Place At Night


The red flower hidden in a field of green sat by noiselessly as I walked towards the abandoned church. I noticed the flower because I noticed that I had never noticed it before. It was rather insignificant, no more special than any other flowers that I've seen; I'd only stopped to notice because I had never seen it before.

My eyes were adjusted to what I knew. Green grass. Gray walls. And cobwebs on the ceiling. The rest of the world fell back to a hazy shade of background noise. My world consisted of me and maybe my favorite book. Even the sun had to make special sacrifices to make me acknowledge its presence. The rain itself had to summon a monsoon before I changed any plans for it.

Only the moon has caused me to halt. Only the moon has caused me pain. I never go out at night because I know if I see it I am as good as gone. There's no place for me at night. Not with that blasted thing in the sky.

And I can never see in the night because moonlight blinds me and the stars are just holes for someone else to look into me.

I can imagine them looking inside, wondering at the fascinating thing growing and moving in the black punch bowl. And I can imagine someone, noticing, one day... at this gray-green little thing, walking around this earth and its seas. And I can imagine them noticing me, and saying to themselves..."it was rather insignificant, no more special than any of the rest...I'd only stopped to notice it because I'd never seen one before..."

Nothing changes. Not in this world, not in the one beyond this one. The same rules. Because people are made of the same things. And all the vanity and pretension of our lives are never washed away. We live in a world of lies. Because we believe we are greater than anything else on earth. And we only pretend to care about the everything and everyone else because it suits us to do so. Everything and everyone, only the audience looking to us for our performance.
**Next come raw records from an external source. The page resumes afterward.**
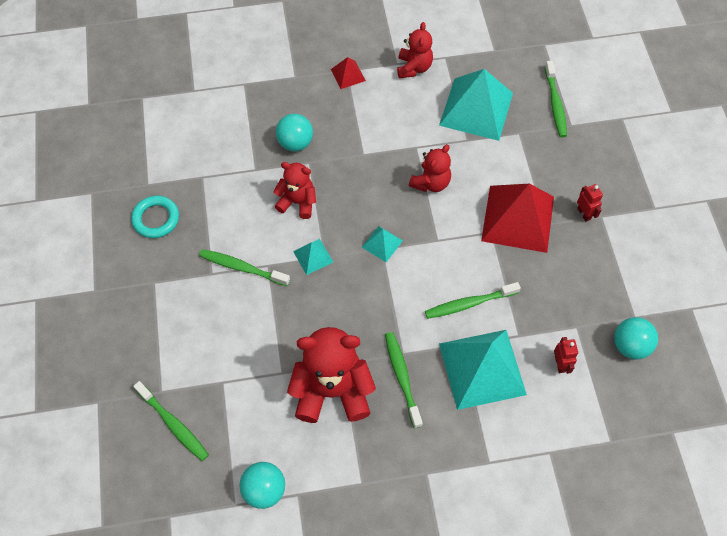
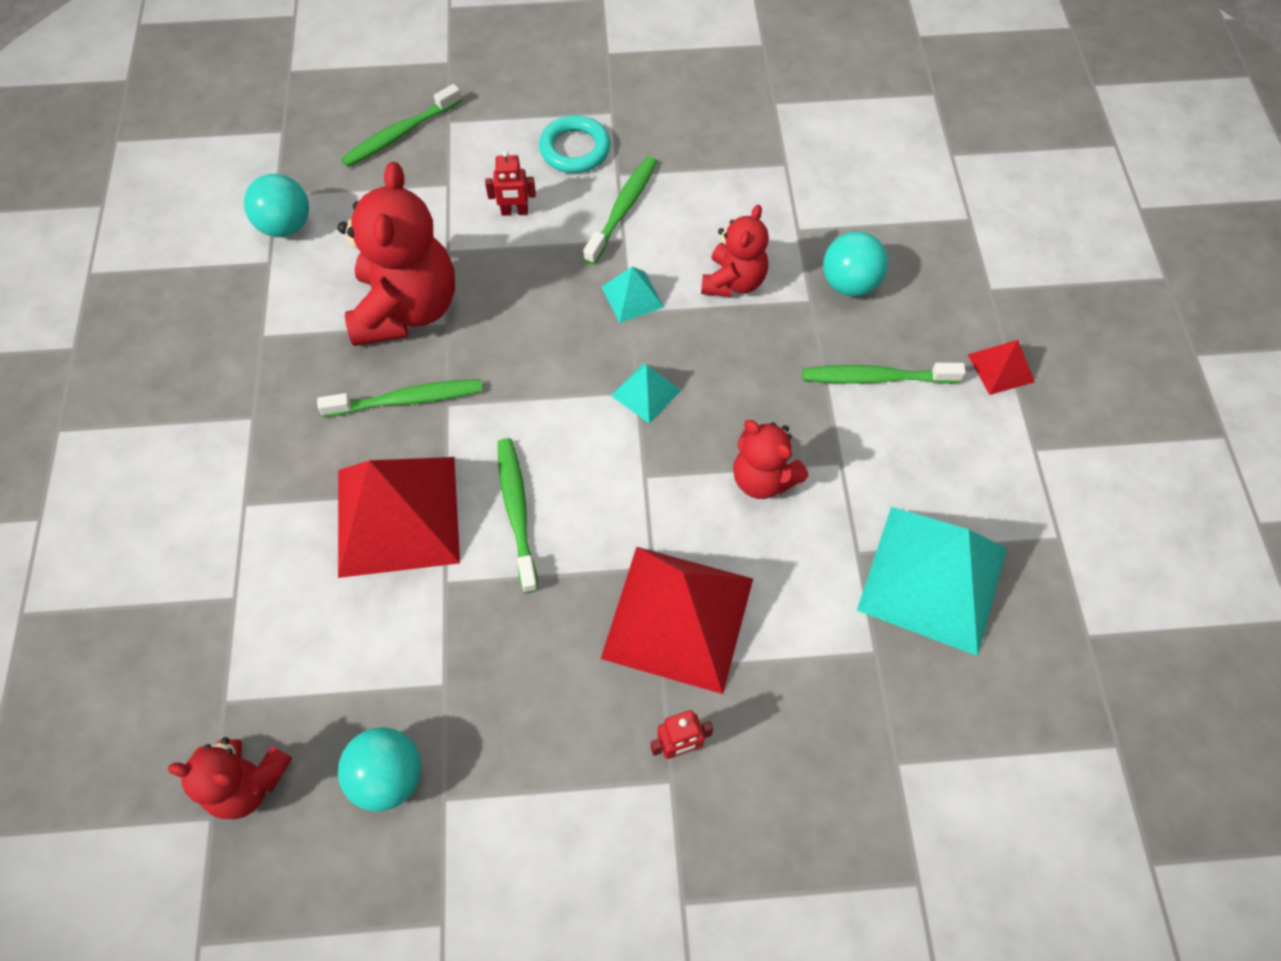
camera: 95 degrees right, 0 degrees up
turquoise ring [131,196,179,238] -> turquoise ring moved to [539,115,611,173]
red teddy bear [397,22,433,78] -> red teddy bear moved to [168,737,292,819]
turquoise pyramid [439,330,527,410] -> red pyramid [338,457,460,578]
green toothbrush [545,61,567,137] -> green toothbrush moved to [802,363,966,384]
red robot [554,337,578,374] -> red robot moved to [485,150,536,216]

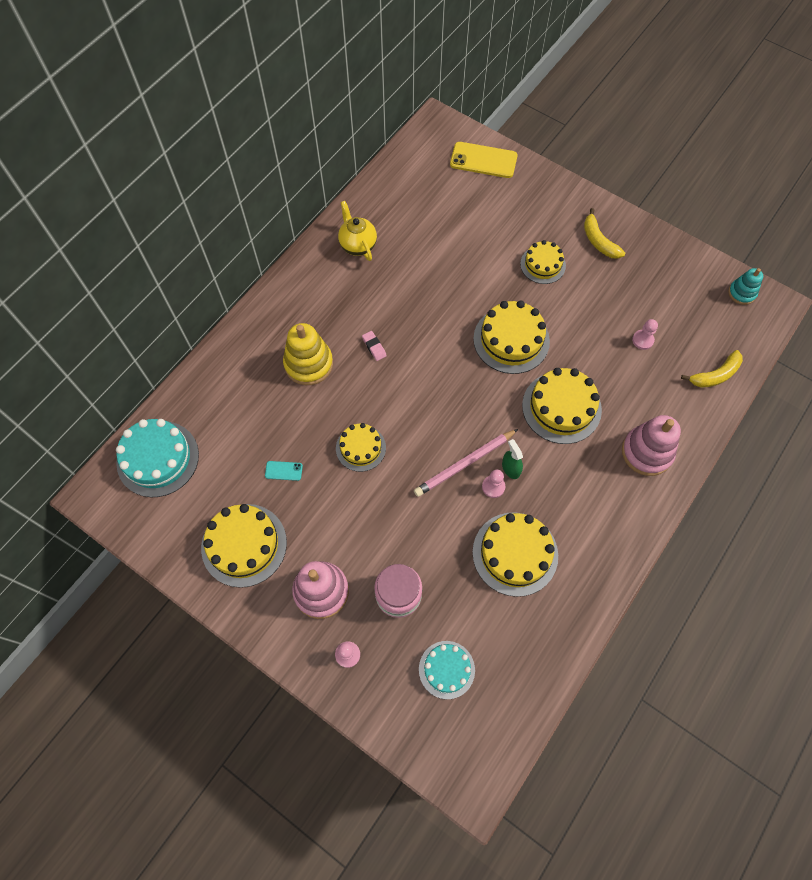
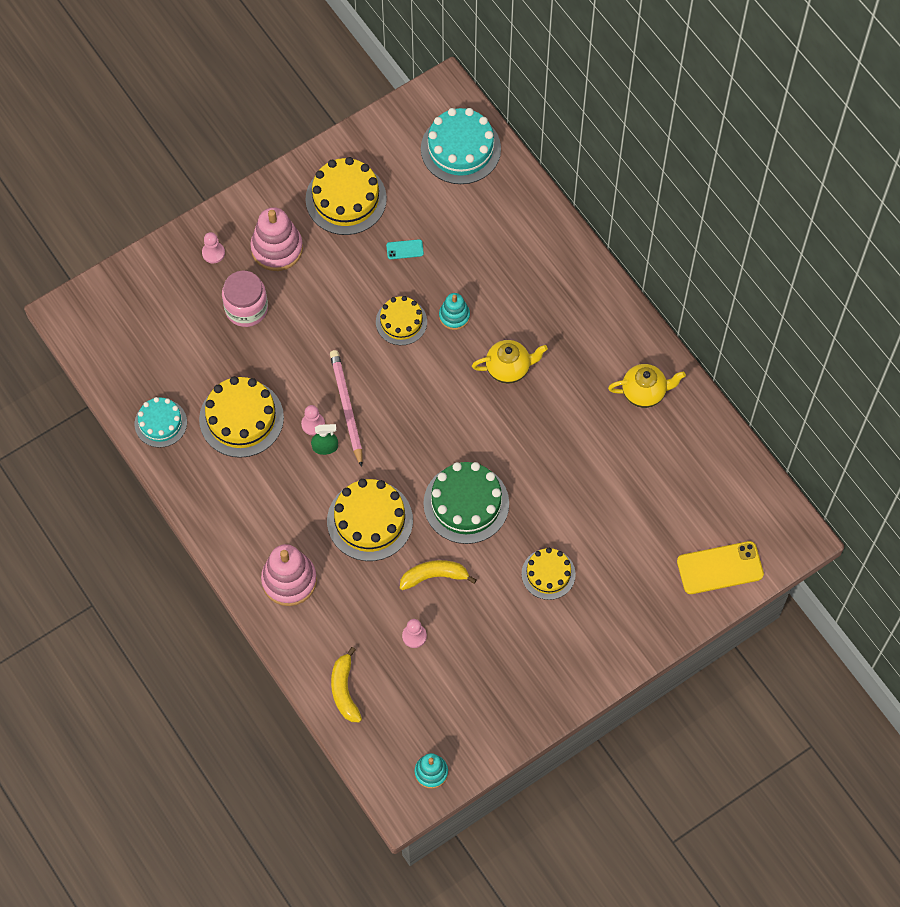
camera: 110 degrees right, 0 degrees up
turquoise phone [265,461,303,481] -> turquoise phone turned 60 degrees clockwise [386,239,424,259]
yellow stacking toy [283,323,333,385] -> none
pink eraser [362,331,387,361] -> yellow teapot [472,340,548,384]
turquoise cake [419,641,475,699] -> turquoise cake moved to [135,397,187,448]
yellow phone [450,142,517,178] -> yellow phone turned 45 degrees clockwise [677,541,764,594]
yellow cake [473,300,550,374] -> green cake [423,462,509,544]
yellow banana [584,208,625,259] -> yellow banana moved to [400,560,476,590]
none -> turquoise stacking toy [439,293,470,330]

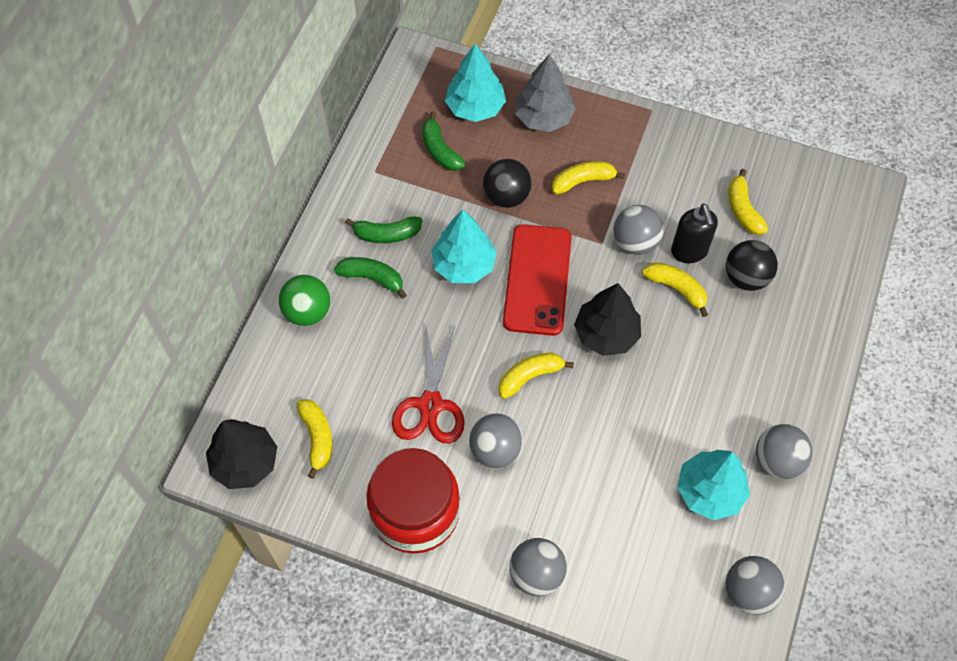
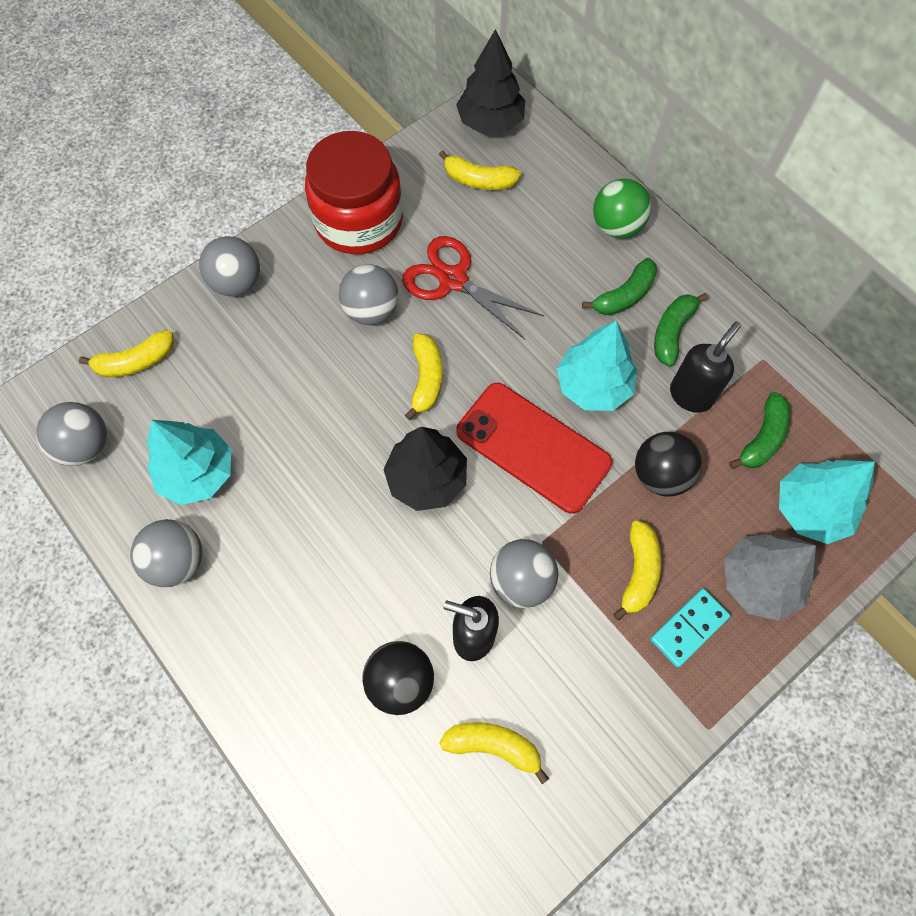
camera: 120 degrees right, 5 degrees up
green banana [422,111,466,171] -> green banana turned 120 degrees clockwise [729,392,791,469]
yellow banana [642,262,708,317] -> yellow banana moved to [79,330,174,377]
none -> turquoise domino [650,588,730,667]
none -> black soap dispenser [670,322,741,412]

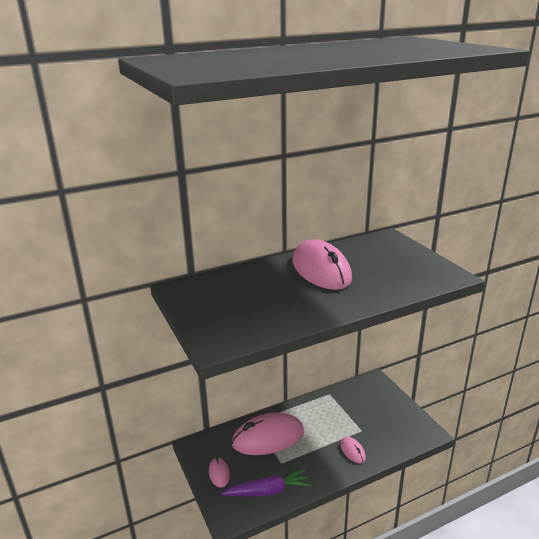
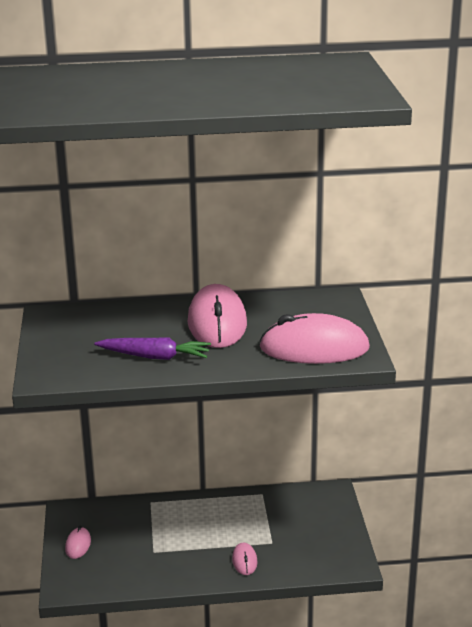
camera: 20 degrees right, 0 degrees up
purple carrot [221,469,311,496] -> purple carrot moved to [94,338,211,360]
pink mouse [232,412,304,455] -> pink mouse moved to [259,313,370,364]

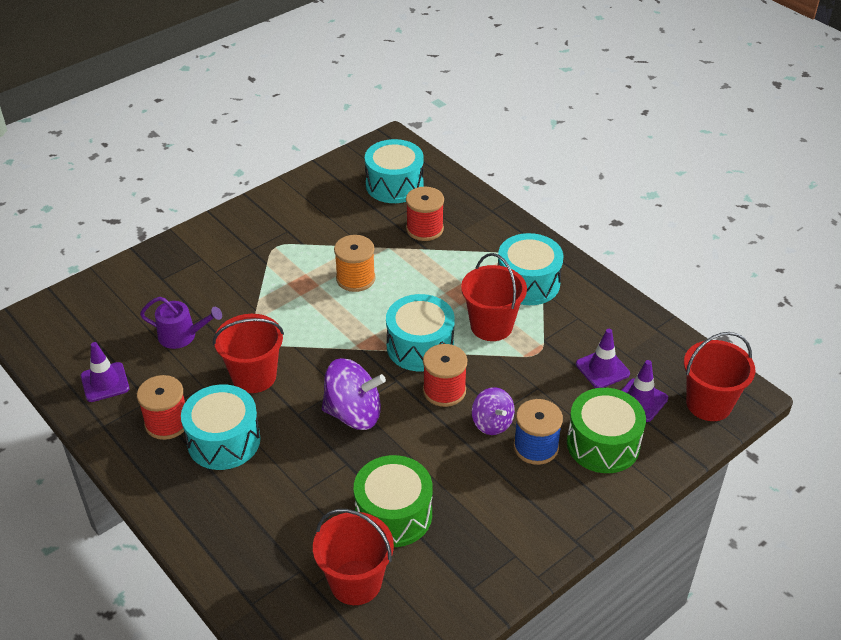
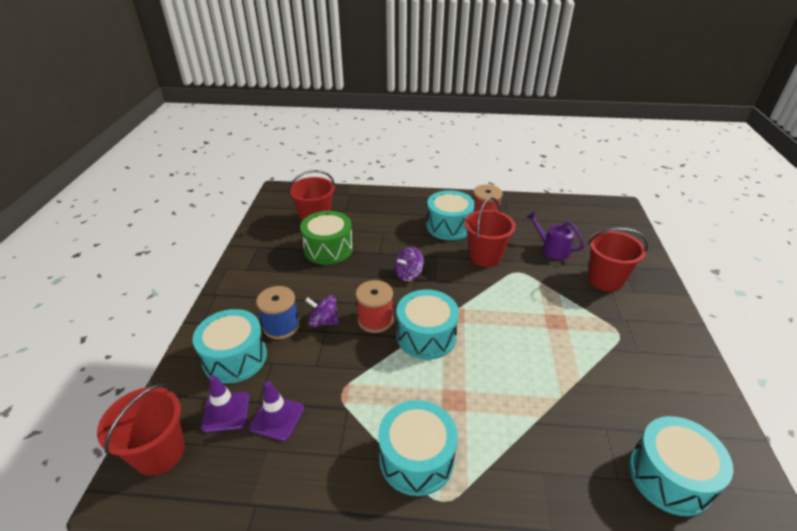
camera: 135 degrees right, 5 degrees down
purple traffic cone [81,342,129,402] -> none
purple watering can [140,297,222,349] -> purple watering can turned 75 degrees clockwise [526,212,585,260]
purple spinning top [322,358,386,430] -> purple spinning top [394,247,424,281], size x0.62
orange spool [334,235,376,292] -> none
red spool [406,187,444,241] -> none
red bucket [461,253,527,341] -> red bucket moved to [588,228,648,292]
green drum [567,388,646,473] -> turquoise drum [192,309,267,384]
We act as though there are bigger audience, hidden, invisible to our eyes, but felt with our extra senses. This we feel, but we misunderstand. Because those eyes watching us are no better than our own. They play their own games, and look down at us for our follies, while they busily create their own.

We live in a universe of madness. There are no sane voices. Only tired ones who cannot act anymore.

But life is but an act. We judge ourselves at our performances in the end, but always in context of the act.

We never believe we are real. We can't. We don't know what that is.

Only when you see the world through a child's eyes can you possibly know anything.

And by then, you've grown tired of this world, and happily moved into your own. You've saved yourself, because there are no more acts left to perform. The rest of us become like aliens to you, strange and disturbing folk.

And maybe we are. We don't belong on this world. We only pretend that we do. Because we know we are made for a bigger stage. Always a bigger stage. And never satisfied with what we have.

I only notice this because a red rose choose to make itself apparent to me and my green-glazed eyes. Momentarily disoriented, at the unexpected in a field of common grass. But only for a moment, and only for a day. It wasn't significant... it only mattered because I had never seen it before.

And by then, you've already forgotten it and moved on.